Employee motivation in the public and private sectors
Oliver Neumann’s cumulative dissertation project focuses on individuals’ job-related motivational preferences. Additionally, it provides an analysis of various implications different motives in individuals have on employing organizations, particularly during the recruiting process. This dissertation is supervised by Prof. Dr. Adrian Ritz.
Point of Departure
This dissertation is embedded in the literature and scientific discourse on Public Service Motivation (PSM), which has been defined as “an individual’s predisposition to respond to motives grounded primarily or uniquely in public institutions and organizations” (Perry and Wise, 1990). While the concept of PSM did not have a very substantial impact on public administration research in the 1990's, interest and research surrounding PSM and its related concepts has increased dramatically in recent years. PSM has been shown to be a related to various key individual and organizational outcomes such as job satisfaction, organizational commitment, OCB, occupational and sectoral intentions, turnover intentions, work effort and performance, emphasizing the importance of this field both to scientists and practitioners. This dissertation aims to contribute to PSM research by providing a systematic and encompassing literature review, allowing for the identification of crucial gaps in the scientific discourse, and by introducing rational choice modeling as a way to improve the links between PSM and traditional behavioral economics research.
As this dissertation project is cumulative in nature, the three constituting research papers pursue multiple yet closely interrelated research questions and goals. The first paper, written in co-authorship with Prof. Adrian Ritz, is the first quantitative-systematic literature review on Public Service Motivation, a concept which has seen rapid growth in theoretical and empirical publications in recent years. As such, the goal of the first paper is to summarize and structure the body of literature on PSM, identifying key publications, theories and findings, thereby facilitating further research and the development of a more encompassing theoretical framework.
The second paper builds upon a key research gap identified in the first paper, asking and analyzing the question whether PSM can be understood as an integral part of the more general, sector-unspecific intrinsic-extrinsic motivation framework frequently used in behavioral economics research. To answer this research question, the paper draws upon the common assumption that individuals with high levels of PSM are attracted to public service jobs while individuals with low levels of PSM are attracted to other kinds of jobs, depending on their individual motivational preferences. Based on person-environment fit theory, the author develops a spatial rational-choice model comprising three general dimensions of motivation: “extrinsic motivation”, “enjoyment-based intrinsic motivation” and “obligation-based intrinsic motivation”. Within the model, PSM is conceptualized as a set of combinations of relatively high values on the obligation-based intrinsic dimension, and relatively low values on the enjoyment-based intrinsic and extrinsic dimensions. By mapping individuals based on their motivational preferences (denoted “P” in the illustration), and specific jobs based on their advertised motivational incentive structure (denoted “Ei”) into the model, it is possible to predict mutual attractiveness (“fit”) by calculating the spatial distance between the two. An experimental research design is proposed and will be carried out to test the model.

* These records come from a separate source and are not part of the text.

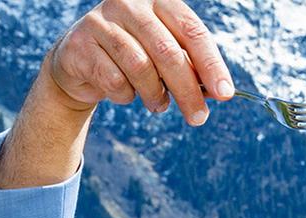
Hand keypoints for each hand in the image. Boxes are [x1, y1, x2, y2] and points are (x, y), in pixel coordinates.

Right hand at [44, 0, 233, 124]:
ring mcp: (101, 21)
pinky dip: (126, 96)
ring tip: (158, 104)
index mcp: (158, 1)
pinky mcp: (80, 44)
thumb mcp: (164, 57)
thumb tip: (219, 90)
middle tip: (199, 118)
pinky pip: (114, 80)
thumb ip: (191, 67)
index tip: (225, 93)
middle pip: (167, 52)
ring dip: (155, 95)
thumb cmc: (134, 57)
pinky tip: (126, 93)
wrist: (81, 62)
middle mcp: (128, 4)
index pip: (192, 30)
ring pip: (141, 67)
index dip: (211, 64)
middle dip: (188, 91)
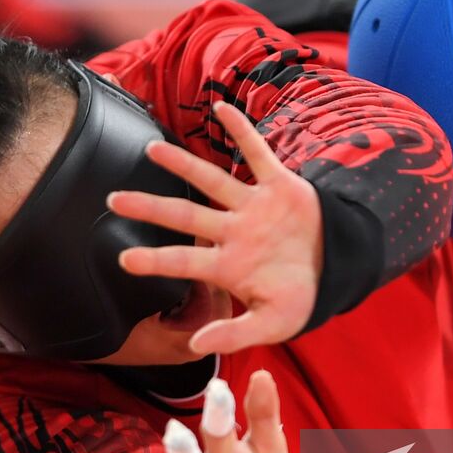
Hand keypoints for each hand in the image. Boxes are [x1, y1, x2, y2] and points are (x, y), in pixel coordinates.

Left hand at [109, 101, 322, 354]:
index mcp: (229, 266)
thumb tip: (195, 345)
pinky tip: (220, 107)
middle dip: (149, 208)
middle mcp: (235, 232)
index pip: (184, 262)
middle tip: (113, 200)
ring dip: (182, 165)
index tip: (122, 260)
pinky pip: (257, 153)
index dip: (155, 261)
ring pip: (212, 181)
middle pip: (185, 216)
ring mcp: (254, 207)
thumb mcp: (274, 324)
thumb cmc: (301, 298)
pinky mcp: (279, 185)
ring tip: (151, 150)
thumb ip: (235, 333)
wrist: (339, 269)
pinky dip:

The third paper will be based on the insights of the first two papers and is currently being developed.
- Quantitative analytical methods
- Rational choice-based modeling and game theory
- Experimental research
- Providing a systematic review of previous publications on PSM, identifying key research streams, gaps, and findings
- Conceptualizing and testing PSM as a subset of the intrinsic-extrinsic motivation framework, connecting two theoretical streams
- Analysis of the implications of varying motivational preferences in individuals for organizations, particularly regarding employer attractiveness and the recruiting process
This dissertation was written by Oliver Neumann under the supervision of Prof. Dr. Adrian Ritz (secondary advisors: Prof. Dr. David Houston, University of Tennessee and Prof. Dr. Rick Vogel, University of Hamburg). It was awarded “summa cum laude” by the Faculty of Business, Economics and Social Sciences at the University of Bern, Switzerland on August 25, 2016.